## [TASK 1]
In the post about learning Danish, what event has the writer been roped into taking part in?
## [TASK 2]
Go on with the post about learning Danish and the expat echo chamber, starting right after its last sentence.

## [EXTRACT]
Learning Danish: Breaking through the expat echo chamber
I joined the gym this week. Somehow I’ve been roped into taking part in the Nordic Race - a Scandinavian 'Tough Mudder' - in a few months time, and so I thought it was probably about time that I dragged my reluctant arse to the gym.
So far I’ve done two classes, and, aside from feeling utterly glorious after each one (and immediately checking for emerging abs…) I’ve been struck by something else, something a little less positive. Though I managed to get through two 60 minute classes of Harlem shakes and dead lifts (not at the same time, thankfully), I spent most of that time passing desperate glances at the person in front of me to figure out what I was supposed to be doing.
You see, the gym classes are (unsurprisingly) all in Danish and, much as I like to think I’m progressing with the ol' Dansk, I’m still a long way from being able to make heads or tails of a Body Pump class in anything other than English.
It’s a strange feeling, to be at the back of a class and have an energetic Danish lady shout indecipherable words at you whilst you’re trying to not look like a twat with free weights in your hands. Mostly, it’s fairly embarrassing to always be a couple of steps behind everyone else, but more than that, if you dwell on it for a second too long, it’s also really isolating.

## [PROVIDED DATA]
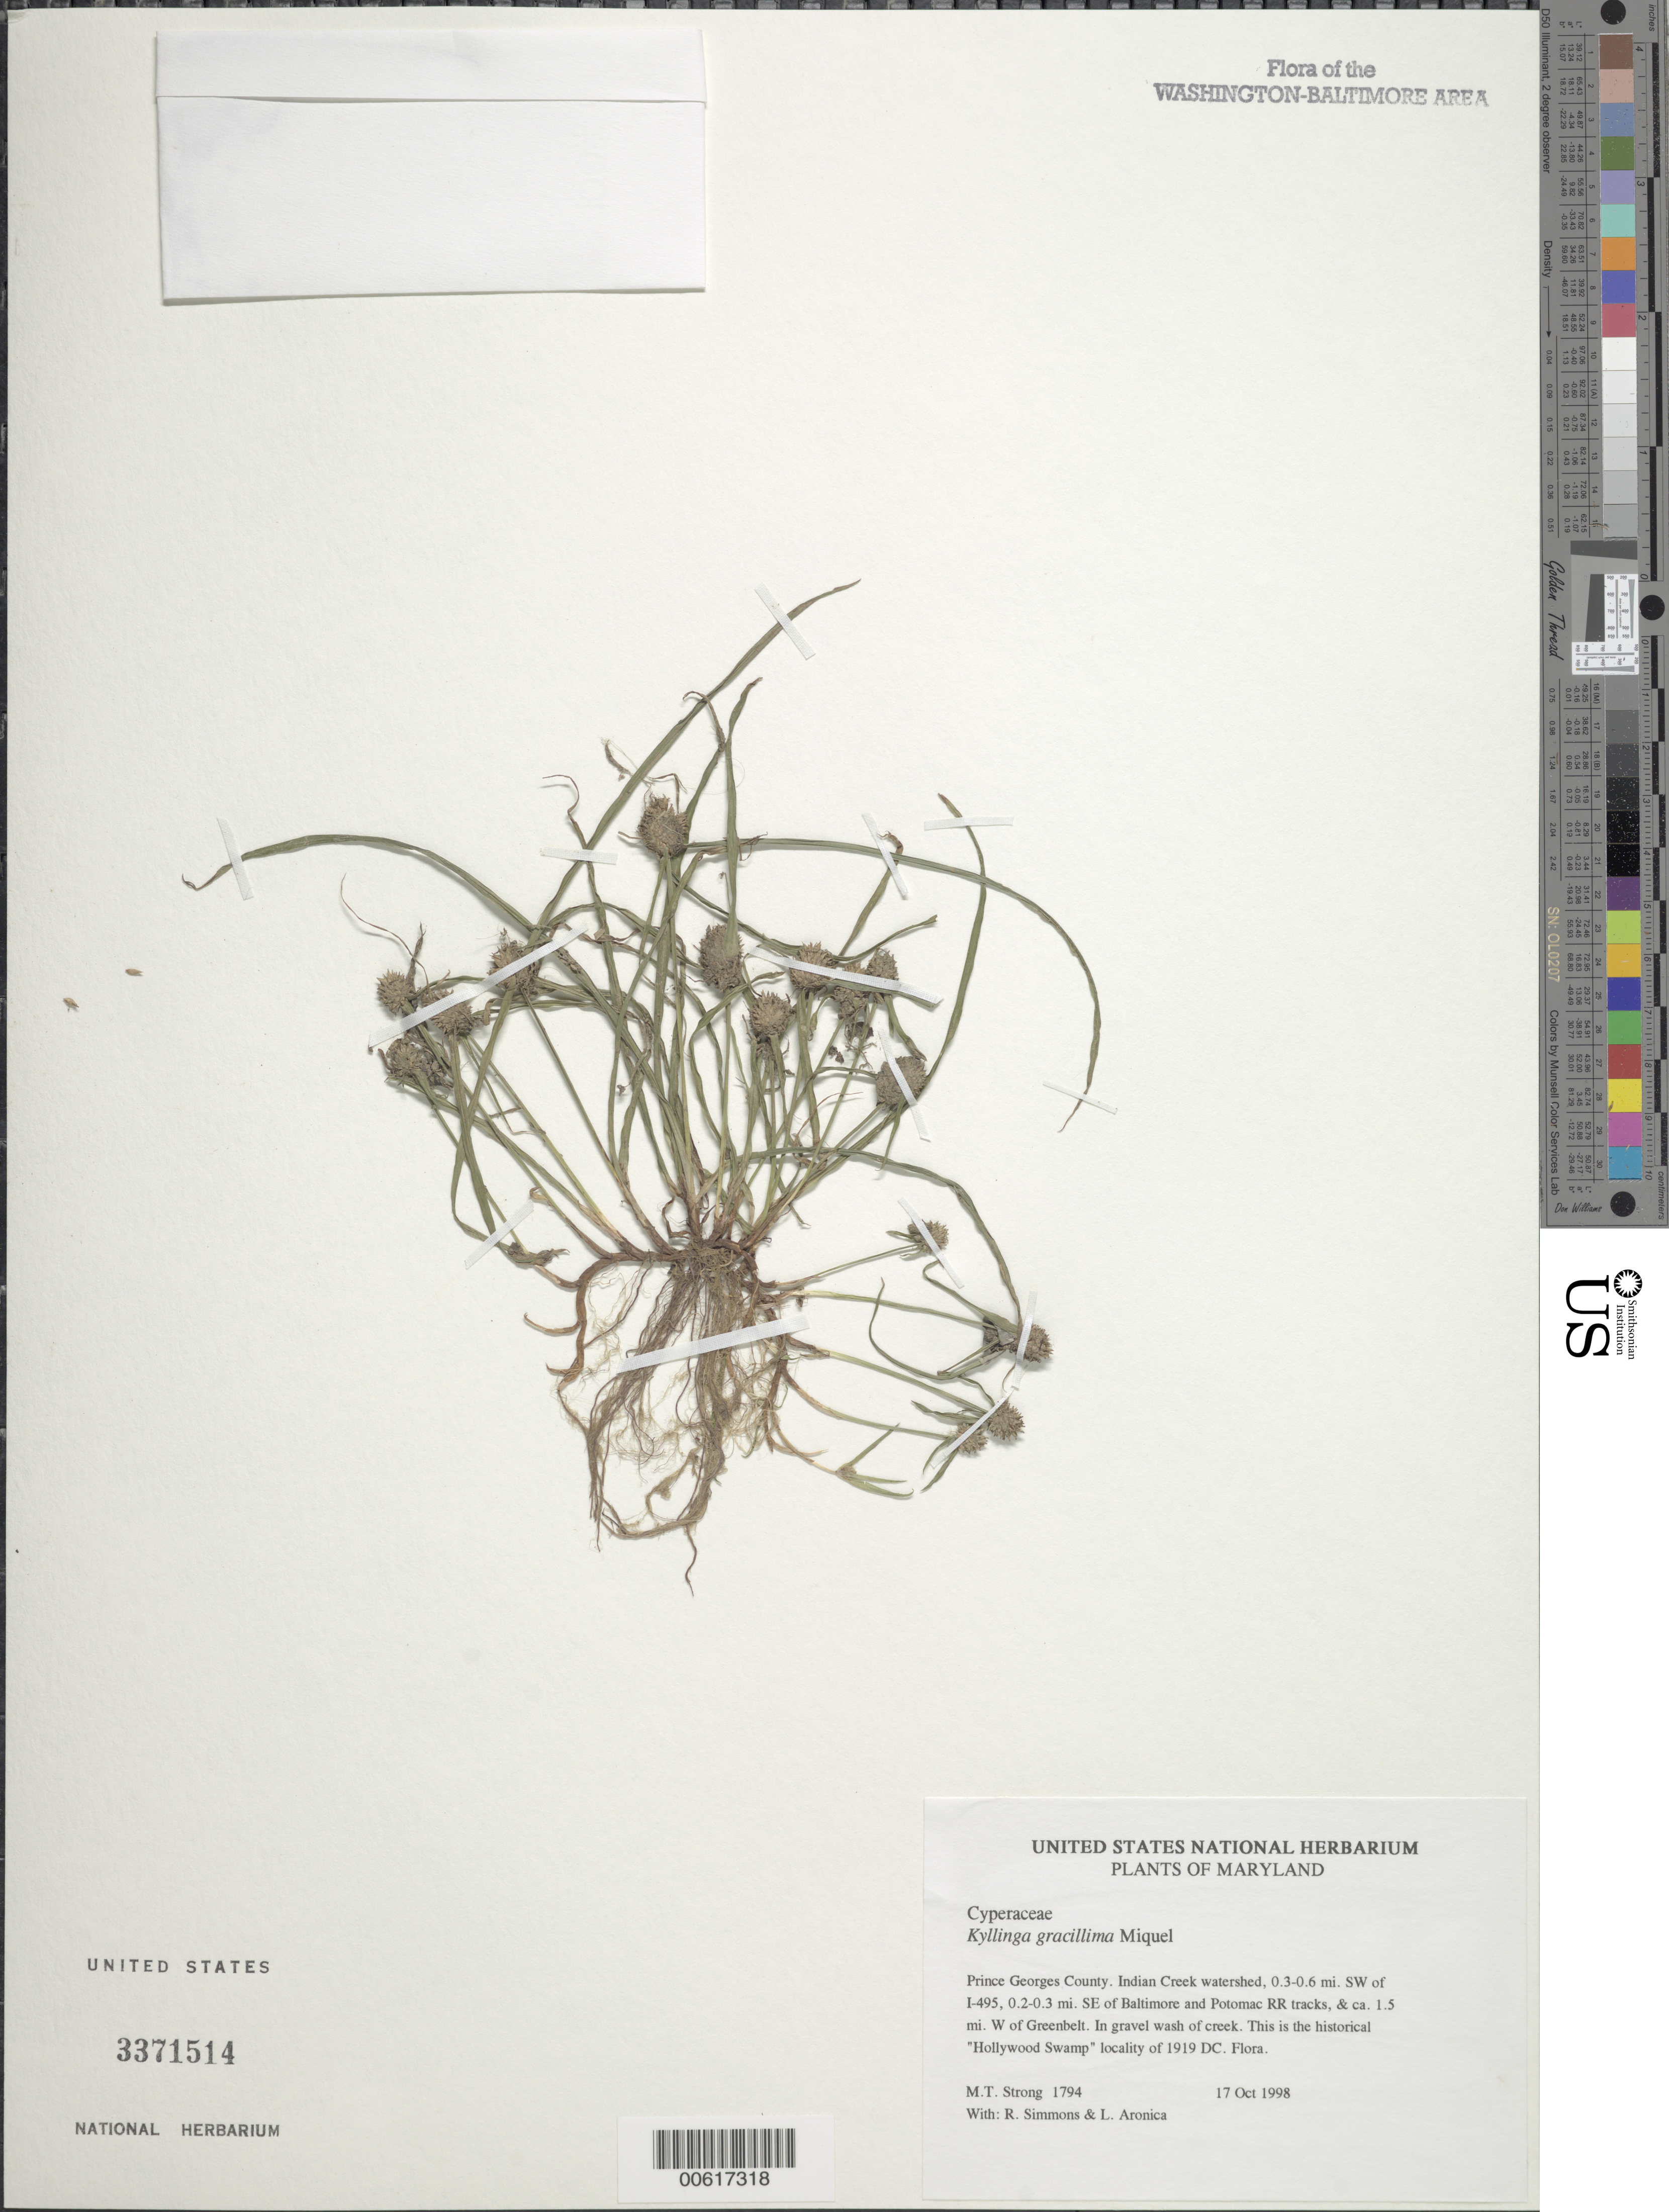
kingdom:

## [EXERCISE ANSWER 1]
The Nordic Race, a Scandinavian "Tough Mudder."

## [EXERCISE ANSWER 2]
See that’s the thing about being a foreigner in a place you call home, it’s the little stuff that gets you. One minute you’re having fun doing chest presses to Biggie Smalls, the next you’re feeling a little bit alone.
In and amongst the lactic burn, I started to reflect on how alienating it can feel to not understand the language around you. From idle chit-chat on the streets, to conversations between colleagues at work, right down to the Body Pump class at the gym, I can pass large swathes of my day and genuinely not have clue what’s going on around me. I’m getting better every day, but it’s seriously frustrating.
Since being in Denmark I’ve felt a bit like I’ve been living in my own little echo chamber. I can hear sounds around me, but I usually don’t know what they mean. I spent time in France and the UK over Christmas and it was so nice just being able to understand the background noise around me.
From eavesdropping on the teenage girls gossiping about their night out, to the old lady chatting to her dog, or being able to respond to the stranger on the street who offered to take a photo of me and my boyf after seeing us struggle with a selfie - those tiny little moments, they were overwhelmingly wonderful.
People often think that moving to Scandinavia is a doddle in language terms. And it’s true, you could feasibly live in Denmark without ever having to learn a word of Danish. In the cities at least, Danes speak such phenomenal English that you could reasonably live here a lifetime without ever troubling yourself to learn the language. But my experience from the short time I’ve been here is that the key to truly feeling at home here (or anywhere), is breaking through your echo chamber.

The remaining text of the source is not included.